RepeatModeler was used to detect and annotate repetitive elements on the genome with de novo repeat family identification and modeling module. This module uses RepeatScout, RECON and Tandem Repeat Finder (TRF) to find repeats in scaffolds using de novo and similarity based approaches. Draft assembly file was provided as an input into RepeatModeler in fasta file format. RepeatModeler constructed a repeat library with de novo and known repeats. This library was fed into the RepeatMasker/Repbase to find all de novo and novel repeats in the primary assembly draft.
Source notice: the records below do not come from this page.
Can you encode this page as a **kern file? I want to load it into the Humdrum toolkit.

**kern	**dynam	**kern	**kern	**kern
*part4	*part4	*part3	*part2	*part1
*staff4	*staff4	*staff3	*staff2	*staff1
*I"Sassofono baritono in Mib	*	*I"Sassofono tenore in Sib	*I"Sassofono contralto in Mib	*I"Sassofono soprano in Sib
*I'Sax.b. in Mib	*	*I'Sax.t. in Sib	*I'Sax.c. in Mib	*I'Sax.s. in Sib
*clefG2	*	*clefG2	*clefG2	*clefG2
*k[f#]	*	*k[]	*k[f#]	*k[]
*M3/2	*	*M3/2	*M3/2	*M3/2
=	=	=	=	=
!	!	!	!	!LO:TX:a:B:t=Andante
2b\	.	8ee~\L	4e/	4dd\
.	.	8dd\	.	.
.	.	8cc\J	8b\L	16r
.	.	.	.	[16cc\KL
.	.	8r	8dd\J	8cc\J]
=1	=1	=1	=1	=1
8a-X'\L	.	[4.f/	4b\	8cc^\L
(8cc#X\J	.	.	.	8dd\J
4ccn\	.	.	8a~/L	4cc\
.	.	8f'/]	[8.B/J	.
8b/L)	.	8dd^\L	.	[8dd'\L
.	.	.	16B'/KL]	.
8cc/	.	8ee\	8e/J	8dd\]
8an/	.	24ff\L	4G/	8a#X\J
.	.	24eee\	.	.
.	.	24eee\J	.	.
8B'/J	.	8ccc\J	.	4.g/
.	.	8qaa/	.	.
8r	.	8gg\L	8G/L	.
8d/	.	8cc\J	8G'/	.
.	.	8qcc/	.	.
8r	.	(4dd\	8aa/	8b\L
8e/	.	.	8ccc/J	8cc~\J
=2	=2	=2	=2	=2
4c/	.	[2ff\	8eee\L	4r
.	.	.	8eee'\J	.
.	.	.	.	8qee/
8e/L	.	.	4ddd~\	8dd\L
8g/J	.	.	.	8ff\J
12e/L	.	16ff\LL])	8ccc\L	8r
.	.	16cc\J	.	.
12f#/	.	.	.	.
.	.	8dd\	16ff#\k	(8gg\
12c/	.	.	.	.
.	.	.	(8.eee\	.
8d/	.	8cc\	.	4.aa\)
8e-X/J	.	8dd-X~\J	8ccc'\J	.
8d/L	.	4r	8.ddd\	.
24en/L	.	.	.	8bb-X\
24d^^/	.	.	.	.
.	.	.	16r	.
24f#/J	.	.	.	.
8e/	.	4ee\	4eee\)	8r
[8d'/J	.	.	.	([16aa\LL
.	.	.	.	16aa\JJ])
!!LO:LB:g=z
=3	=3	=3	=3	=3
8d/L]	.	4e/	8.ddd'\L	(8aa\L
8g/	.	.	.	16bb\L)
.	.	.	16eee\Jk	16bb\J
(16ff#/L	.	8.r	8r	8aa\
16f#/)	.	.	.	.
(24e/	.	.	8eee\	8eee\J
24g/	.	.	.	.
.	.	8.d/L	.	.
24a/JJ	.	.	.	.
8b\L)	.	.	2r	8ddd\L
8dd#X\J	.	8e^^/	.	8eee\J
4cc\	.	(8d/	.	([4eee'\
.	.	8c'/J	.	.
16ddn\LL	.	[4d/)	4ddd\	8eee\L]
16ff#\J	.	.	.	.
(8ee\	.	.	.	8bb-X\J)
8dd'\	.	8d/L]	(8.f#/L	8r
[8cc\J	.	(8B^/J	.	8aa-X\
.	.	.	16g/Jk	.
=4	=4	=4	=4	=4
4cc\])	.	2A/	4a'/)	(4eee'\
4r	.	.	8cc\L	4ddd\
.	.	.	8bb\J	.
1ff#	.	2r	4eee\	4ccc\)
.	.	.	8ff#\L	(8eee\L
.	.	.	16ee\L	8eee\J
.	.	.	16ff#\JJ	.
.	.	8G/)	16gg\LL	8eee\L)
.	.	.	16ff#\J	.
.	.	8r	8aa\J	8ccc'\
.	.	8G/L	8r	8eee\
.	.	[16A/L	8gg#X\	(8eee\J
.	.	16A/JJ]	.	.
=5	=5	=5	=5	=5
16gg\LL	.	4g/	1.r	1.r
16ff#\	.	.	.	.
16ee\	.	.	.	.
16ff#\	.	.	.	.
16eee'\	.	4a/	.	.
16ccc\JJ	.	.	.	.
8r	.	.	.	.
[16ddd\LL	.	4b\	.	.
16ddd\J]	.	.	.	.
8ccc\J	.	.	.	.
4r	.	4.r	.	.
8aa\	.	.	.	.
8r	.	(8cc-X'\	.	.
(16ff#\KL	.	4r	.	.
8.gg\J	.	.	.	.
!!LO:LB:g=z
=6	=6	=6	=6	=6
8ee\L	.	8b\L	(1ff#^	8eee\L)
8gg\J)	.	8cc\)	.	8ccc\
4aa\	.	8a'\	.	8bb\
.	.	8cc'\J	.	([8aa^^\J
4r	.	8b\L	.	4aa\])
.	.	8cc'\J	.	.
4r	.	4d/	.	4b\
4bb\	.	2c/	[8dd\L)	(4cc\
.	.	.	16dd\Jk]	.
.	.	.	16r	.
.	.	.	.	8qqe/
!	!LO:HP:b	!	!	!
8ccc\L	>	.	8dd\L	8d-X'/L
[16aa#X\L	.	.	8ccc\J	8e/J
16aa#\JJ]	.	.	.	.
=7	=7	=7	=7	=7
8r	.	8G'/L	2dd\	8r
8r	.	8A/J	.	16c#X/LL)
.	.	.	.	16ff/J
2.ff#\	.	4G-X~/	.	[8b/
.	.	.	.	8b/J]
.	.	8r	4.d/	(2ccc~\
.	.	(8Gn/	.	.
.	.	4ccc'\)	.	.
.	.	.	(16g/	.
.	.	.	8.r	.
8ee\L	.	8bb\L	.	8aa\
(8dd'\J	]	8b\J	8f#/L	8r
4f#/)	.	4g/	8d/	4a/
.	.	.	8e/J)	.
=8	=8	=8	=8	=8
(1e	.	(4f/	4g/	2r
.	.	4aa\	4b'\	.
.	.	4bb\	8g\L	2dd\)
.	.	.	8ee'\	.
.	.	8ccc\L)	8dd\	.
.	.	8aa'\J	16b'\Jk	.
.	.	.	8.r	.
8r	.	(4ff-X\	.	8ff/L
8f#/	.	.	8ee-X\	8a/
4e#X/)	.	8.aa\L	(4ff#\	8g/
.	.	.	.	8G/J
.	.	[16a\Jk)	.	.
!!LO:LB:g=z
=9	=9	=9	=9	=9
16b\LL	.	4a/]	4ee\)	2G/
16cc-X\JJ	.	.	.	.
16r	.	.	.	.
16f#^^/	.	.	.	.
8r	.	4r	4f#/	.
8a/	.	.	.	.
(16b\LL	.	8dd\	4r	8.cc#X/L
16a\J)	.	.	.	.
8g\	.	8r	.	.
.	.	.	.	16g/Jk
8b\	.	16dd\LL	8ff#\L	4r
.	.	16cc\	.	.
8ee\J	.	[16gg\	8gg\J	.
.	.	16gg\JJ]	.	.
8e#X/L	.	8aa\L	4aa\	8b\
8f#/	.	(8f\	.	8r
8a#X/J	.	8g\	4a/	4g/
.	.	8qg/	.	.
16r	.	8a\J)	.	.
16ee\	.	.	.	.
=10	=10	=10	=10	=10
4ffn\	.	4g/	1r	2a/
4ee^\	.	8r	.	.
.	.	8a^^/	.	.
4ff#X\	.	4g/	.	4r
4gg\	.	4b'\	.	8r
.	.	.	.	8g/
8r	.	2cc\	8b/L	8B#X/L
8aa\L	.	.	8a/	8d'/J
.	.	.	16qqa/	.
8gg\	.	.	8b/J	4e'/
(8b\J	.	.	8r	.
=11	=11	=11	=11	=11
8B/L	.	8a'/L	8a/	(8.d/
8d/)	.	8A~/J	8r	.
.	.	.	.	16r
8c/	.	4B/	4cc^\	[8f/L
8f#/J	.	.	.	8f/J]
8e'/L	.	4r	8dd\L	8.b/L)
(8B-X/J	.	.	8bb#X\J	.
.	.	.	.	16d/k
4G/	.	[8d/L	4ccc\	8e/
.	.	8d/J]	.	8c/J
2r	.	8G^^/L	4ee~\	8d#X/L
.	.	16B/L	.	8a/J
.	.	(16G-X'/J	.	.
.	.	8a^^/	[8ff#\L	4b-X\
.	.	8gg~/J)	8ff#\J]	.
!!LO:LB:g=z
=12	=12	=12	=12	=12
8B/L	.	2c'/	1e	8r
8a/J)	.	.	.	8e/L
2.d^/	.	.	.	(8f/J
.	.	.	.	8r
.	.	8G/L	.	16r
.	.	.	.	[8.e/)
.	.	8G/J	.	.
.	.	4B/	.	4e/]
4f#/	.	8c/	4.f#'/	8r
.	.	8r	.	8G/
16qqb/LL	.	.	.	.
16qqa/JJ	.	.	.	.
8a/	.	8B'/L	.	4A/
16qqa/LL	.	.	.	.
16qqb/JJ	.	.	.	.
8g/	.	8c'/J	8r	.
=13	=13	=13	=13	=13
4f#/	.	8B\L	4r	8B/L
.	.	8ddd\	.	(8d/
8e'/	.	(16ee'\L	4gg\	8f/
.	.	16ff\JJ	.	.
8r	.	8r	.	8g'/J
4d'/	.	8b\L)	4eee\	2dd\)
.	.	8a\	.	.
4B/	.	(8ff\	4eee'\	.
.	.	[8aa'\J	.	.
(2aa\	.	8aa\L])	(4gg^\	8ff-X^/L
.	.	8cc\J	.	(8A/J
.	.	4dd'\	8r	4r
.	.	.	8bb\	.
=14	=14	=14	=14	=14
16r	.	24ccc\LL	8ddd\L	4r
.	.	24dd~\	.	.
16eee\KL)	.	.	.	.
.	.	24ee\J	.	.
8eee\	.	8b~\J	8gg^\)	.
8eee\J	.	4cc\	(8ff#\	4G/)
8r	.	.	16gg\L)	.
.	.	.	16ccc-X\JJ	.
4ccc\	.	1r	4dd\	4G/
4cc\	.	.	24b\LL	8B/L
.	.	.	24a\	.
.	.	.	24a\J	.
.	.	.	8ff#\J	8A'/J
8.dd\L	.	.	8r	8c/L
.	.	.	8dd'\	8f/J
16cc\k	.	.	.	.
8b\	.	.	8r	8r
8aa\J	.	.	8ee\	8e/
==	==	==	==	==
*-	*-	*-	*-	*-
Ribosomal RNA identification

To annotate ribosomal RNA in the P. kurrooa genome, RNAmmer 1.2v65 standalone version was used. RNAmmer predicts ribosomal RNA on the basis of Hidden Markov Model trained on ribosomal RNA from different kingdoms of life. Genome fasta file was used as the input for RNAmmer. Further predicted ribosomal RNAs were searched for multiple copies in genome using BLASTn.

Phylogenetic analysis

All transcripts which were found in our data were BLAST searched against NR database of NCBI. Tophits for each transcript were selected on the basis of bitscore and e-value. Unique counts for all species were generated from top hit. For phylogenetic analysis ribosomal RNAs were BLAST searched against nucleotide database of NCBI. The ribosomal RNAs with maximum species number in tophit were selected. The respective ribosomal RNA sequences for different species were retrieved from database and only top 100 hits were retained. These hundred hits were aligned to each other using clustalW. This alignment was converted into Nexus file format which was used as input into BEASTV1.10.466. BEAUti was run with strict molecular clock and GTR substitution model. After running BEAUti it’s xml file was loaded into BEAST to generate tree file. This tree file was loaded into TreeAnnotator to generate MCC tree. Final annotated tree was visualized with FigTree Package. In the similar manner, the phylogenetic analysis was carried out with a chloroplast gene, photosystem II protein D1, whose sequence was available across 74 species found closest to P. kurrooa in the BLAST hit. For fourth level analysis, Amino Acid Identity (AAI) profiler67 was used. AAI-profiler uses proteome data to taxonomically classify a species. Therefore translated protein sequences from transcripts were used as input for AAI profiler. It takes fasta file of protein sequences as input. Using SANSparallel it searches for each query protein in the Uniprot database. Based on the hit for all query proteins in each species, amino acid identity (AAI) is calculated. If AAI is found higher than 95% then species are considered to be same. AAI generated three kinds of plots: scatterplot, barcharts and krona plot.

Ethics approval and consent to participate

The study including sample collection was conducted according to India’s Biological Diversity Act 2002 which permits bonafide Indians to use biological resources for scientific research88.